DESCRIPTION OF THE TASK: Switch "Makye Ame" to "Maji Ami" wherever it occurs in the entries below, and reproduce their text with nothing else altered. Leave the pictures out of your answer.

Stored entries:
◇ ◇ ◇ ◇ ◇ ◇ ◇

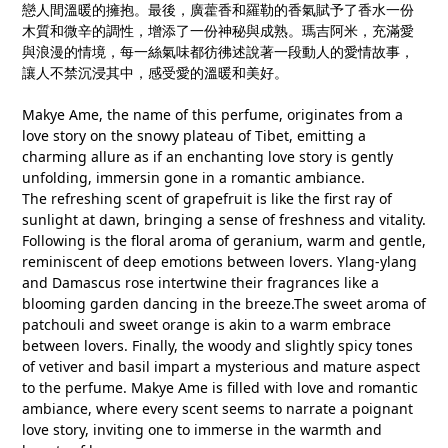
戀人間溫暖的擁抱。最後，廣藿香和羅勒的香氣賦予了香水一份
木質和微辛的調性，增添了一份神秘與成熟。瑪吉阿米，充滿愛
與浪漫的情境，每一絲氣味都彷彿述說著一段動人的愛情故事，
讓人不禁沉浸其中，感受愛的溫暖和美好。
Makye Ame, the name of this perfume, originates from a
love story on the snowy plateau of Tibet, emitting a
charming allure as if an enchanting love story is gently
unfolding, immersin gone in a romantic ambiance.
The refreshing scent of grapefruit is like the first ray of
sunlight at dawn, bringing a sense of freshness and vitality.
Following is the floral aroma of geranium, warm and gentle,
reminiscent of deep emotions between lovers. Ylang-ylang
and Damascus rose intertwine their fragrances like a
blooming garden dancing in the breeze.The sweet aroma of
patchouli and sweet orange is akin to a warm embrace
between lovers. Finally, the woody and slightly spicy tones
of vetiver and basil impart a mysterious and mature aspect
to the perfume. Makye Ame is filled with love and romantic
ambiance, where every scent seems to narrate a poignant
love story, inviting one to immerse in the warmth and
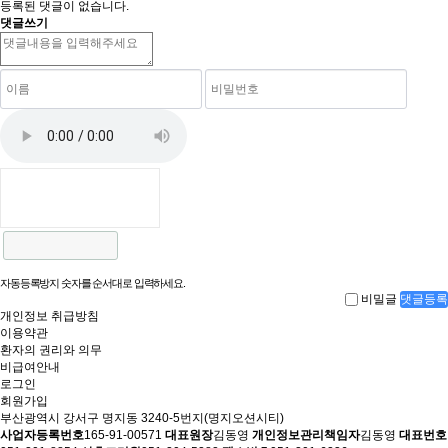
등록된 댓글이 없습니다.
댓글쓰기
자동등록방지 숫자를 순서대로 입력하세요.
비밀글
댓글등록
개인정보 취급방침
이용약관
환자의 권리와 의무
비급여안내
로그인
회원가입
부산광역시 강서구 명지동 3240-5번지(명지오션시티)
사업자등록번호
165-91-00571
대표원장
김동영
개인정보관리책임자
김동영
대표번호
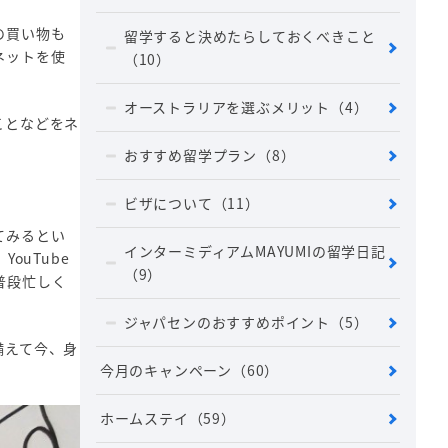
の買い物も
留学すると決めたらしておくべきこと
ネットを使
（10）
オーストラリアを選ぶメリット
（4）
ことなどをネ
おすすめ留学プラン
（8）
ビザについて
（11）
てみるとい
インターミディアムMAYUMIの留学日記
ouTube
（9）
普段忙しく
ジャパセンのおすすめポイント
（5）
備えて今、身
今月のキャンペーン
（60）
ホームステイ
（59）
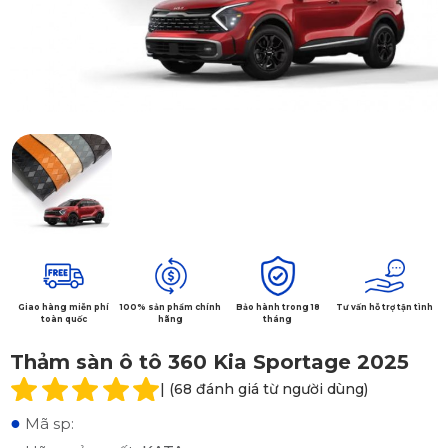
Giao hàng miễn phí
100% sản phẩm chính
Bảo hành trong 18
Tư vấn hỗ trợ tận tình
toàn quốc
hãng
tháng
Thảm sàn ô tô 360 Kia Sportage 2025
| (68 đánh giá từ người dùng)
●
Mã sp:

◇ ◇ ◇ ◇ ◇ ◇ ◇

OUTPUT FOR THIS EXERCISE:
戀人間溫暖的擁抱。最後，廣藿香和羅勒的香氣賦予了香水一份
木質和微辛的調性，增添了一份神秘與成熟。瑪吉阿米，充滿愛
與浪漫的情境，每一絲氣味都彷彿述說著一段動人的愛情故事，
讓人不禁沉浸其中，感受愛的溫暖和美好。
Maji Ami, the name of this perfume, originates from a
love story on the snowy plateau of Tibet, emitting a
charming allure as if an enchanting love story is gently
unfolding, immersin gone in a romantic ambiance.
The refreshing scent of grapefruit is like the first ray of
sunlight at dawn, bringing a sense of freshness and vitality.
Following is the floral aroma of geranium, warm and gentle,
reminiscent of deep emotions between lovers. Ylang-ylang
and Damascus rose intertwine their fragrances like a
blooming garden dancing in the breeze.The sweet aroma of
patchouli and sweet orange is akin to a warm embrace
between lovers. Finally, the woody and slightly spicy tones
of vetiver and basil impart a mysterious and mature aspect
to the perfume. Maji Ami is filled with love and romantic
ambiance, where every scent seems to narrate a poignant
love story, inviting one to immerse in the warmth and
등록된 댓글이 없습니다.
댓글쓰기
자동등록방지 숫자를 순서대로 입력하세요.
비밀글
댓글등록
개인정보 취급방침
이용약관
환자의 권리와 의무
비급여안내
로그인
회원가입
부산광역시 강서구 명지동 3240-5번지(명지오션시티)
사업자등록번호
165-91-00571
대표원장
김동영
개인정보관리책임자
김동영
대표번호
の買い物も
留学すると決めたらしておくべきこと
ネットを使
（10）
オーストラリアを選ぶメリット
（4）
ことなどをネ
おすすめ留学プラン
（8）
ビザについて
（11）
てみるとい
インターミディアムMAYUMIの留学日記
ouTube
（9）
普段忙しく
ジャパセンのおすすめポイント
（5）
備えて今、身
今月のキャンペーン
（60）
ホームステイ
（59）
Giao hàng miễn phí
100% sản phẩm chính
Bảo hành trong 18
Tư vấn hỗ trợ tận tình
toàn quốc
hãng
tháng
Thảm sàn ô tô 360 Kia Sportage 2025
| (68 đánh giá từ người dùng)
●
Mã sp:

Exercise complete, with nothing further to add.